Le 22 février, Poutine a précisé que la reconnaissance par la Russie de la DNR et de la LNR inclurait des zones dans les provinces que le gouvernement ukrainien contrôle actuellement. En d’autres termes, les forces russes pourraient pousser plus loin en Ukraine.

Dans le même temps, il a exigé que l’Ukraine “démilitariser” et promettre de ne pas rejoindre l’OTAN, l’alliance de défense américano-européenne. (En vertu de la loi ukrainienne, le pays était officiellement non aligné jusqu’en décembre 2014.)

Avec un grand nombre de troupes et de véhicules russes toujours prêts et prêts au combat près des frontières ukrainiennes en Crimée, en Moldavie et en Biélorussie, il est possible qu’une invasion beaucoup plus importante ait lieu avec Kiev comme cible.

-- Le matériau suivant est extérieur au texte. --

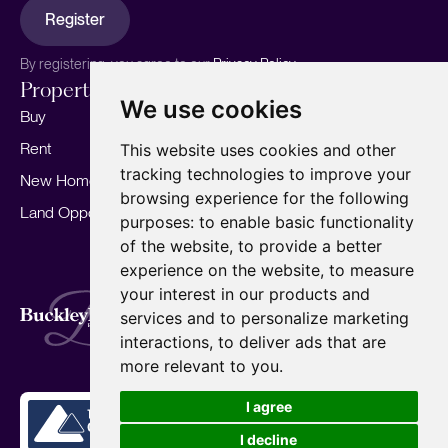
Register
By registering, you agree to our
Privacy Policy.
Properties
Services
About
We use cookies
Buy
Sell your home
Our story
Rent
Marketing
Meet the team
This website uses cookies and other
tracking technologies to improve your
New Homes
Landlords
Area Guides
browsing experience for the following
Land Opportunities
For Developers
Careers
purposes:
to enable basic functionality
Mortgages
Insights
of the website
,
to provide a better
experience on the website
,
to measure
Our Branches
your interest in our products and
Terms of Use
Privacy Policy
Cookies Policy
services and to personalize marketing
Complaints Procedure
Fees
CMP
interactions
,
to deliver ads that are
CMP Standard
Copyright © 2026
BuckleyBrown.
more relevant to you
.
Site by
I agree
I decline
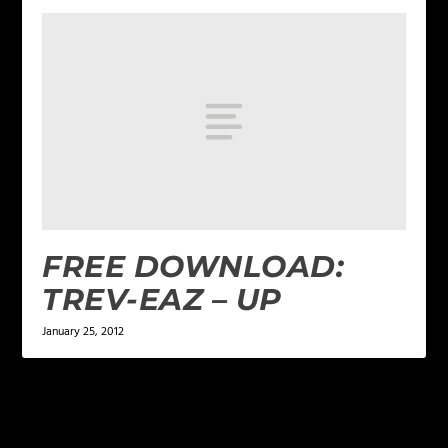
FREE DOWNLOAD:
TREV-EAZ – UP
January 25, 2012
LEAVE A REPLY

Dans son discoursPoutine a menacé le gouvernement de Kiev :

« Et de ceux qui ont usurpé et détiennent le pouvoir à Kiev, nous exigeons [they] cesser immédiatement les activités de combat. Si le contraire est le cas, toute responsabilité pour un bain de sang potentiel sera entièrement et entièrement sur la conscience du régime qui contrôle le territoire ukrainien.

Les nouvelles dire Les mandataires de la Russie dans le Donbass semblent être responsables de la plupart des augmentation des bombardements passe cette semaine. L’Ukraine affirme que ses forces ont été sous ordre de ne pas riposter. (La Russie blâme les séparatistes, bien que les zones touchées soient sous contrôle ukrainien.)

En tant que tels, les propos de Poutine semblent confirmer les précédents renseignements occidentaux indiquant que la Russie utilisait attentats sous faux drapeau et des ruses similaires comme prétexte pour aggraver le conflit.